En effet, on ne parle pas de culture ici, on s’étonne plutôt de l’intranquillité sociale – les grèves, le malaise dans le monde du travail, et la question récurrente des « banlieues ». Pourtant, culture et intranquillité sociale sont deux sujets qui ne sont pas si indifférents l’un à l’autre… Qu’ont-ils en commun ? Peut-être la perte de certains repères identitaires.

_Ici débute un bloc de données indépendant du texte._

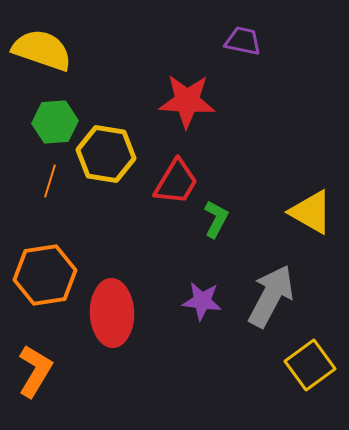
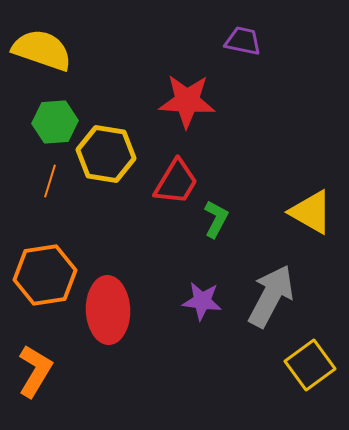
red ellipse: moved 4 px left, 3 px up
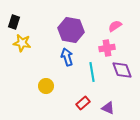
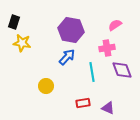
pink semicircle: moved 1 px up
blue arrow: rotated 60 degrees clockwise
red rectangle: rotated 32 degrees clockwise
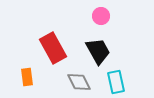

Le sociologue JP Le Goff explique que « les événements des banlieues relèvent moins de la pauvreté que de phénomènes de déstructurations identitaires » venant s’ajouter à la misère. A-t-on jamais vu les chômeurs désespérés des années 30 s’en prendre à la soupe populaire – comme certains jeunes s’en prennent maintenant aux services publics présents dans leurs quartiers ? JP Le Goff remarque à quel point l’argent facile et les marques du look branché fascinent ces jeunes, tout comme ils tombent dans le mimétisme de gestes vus à la télé. Bref, tous ces pseudo-repères sont des repères EXTERIEURS calqués sur les schémas que notre société fait circuler en masse.

Même s’ils ne sont qu’une petite minorité numérique, ces jeunes gens nous renvoient en pleine tête un malaise qui prend sa source non dans les quartiers reclus mais dans la société en général – la ghettoïsation de la société française. Ce qui gène, ce n’est pas qu’ils sont une petite minorité trop bruyante, c’est qu’ils sont SYMPTOMATIQUES de nos problèmes.

Ecoutez plutôt : « La crise des banlieues n’est que la pointe de la question sociale engendrée par le libéralisme » érigé aujourd’hui en idéologie salvatrice du chômage et du retard de la France dans la compétition mondiale. « Les jeunes fauteurs de troubles ne vivent que dans le rapport de forces au service d’un intérêt [individuel] immédiat » ; ils sont très souvent insensibles aux notions de solidarité, d’engagement politique et militant… Et c’est ça la définition même du marché, dont ils ont trop bien appris la leçon !

Nous y revoilà donc : le déclin du rayonnement culturel de la France a parti lié avec la bataille perdue sur la marché mondial de la culture ! Aujourd’hui, c’est autant Wall Street et le Guggenheim à New York qui l’emportent sur Paris, c’est autant la City de Londres que la pop anglaise qui l’emportent sur la France. Time s’interroge : y a-t-il espoir pour un ressaisissement ?  La richesse dormante de la culture en France provient de sa diversité explosive ; les Diams, Rachid Taha ou Abd al Malik d’aujourd’hui montrent, entre autres, la voie d’un renouveau… Time voit en la France un pays qui sait emprunter chez les autres ce qu’ils ont de meilleur, un pays où prennent place le mélange et l’échange, parce que les inspirations venues du monde y trouvent une oreille attentive.

L’article conclut que : « Lorsque les esprits plus conventionnels de l’establishment, au lieu de s’inquiéter de déclin, applaudiront le ferment créateur des franges de la société, la France pourra enfin retrouver sa réputation ! » et donc voir sa jeunesse en mal d’avenir et de repères identitaires avec plus de compréhension, en assumant mieux sa « diversité explosive ».

Alors comme dit Tufek, sortez couverts – oui mais d’un casque.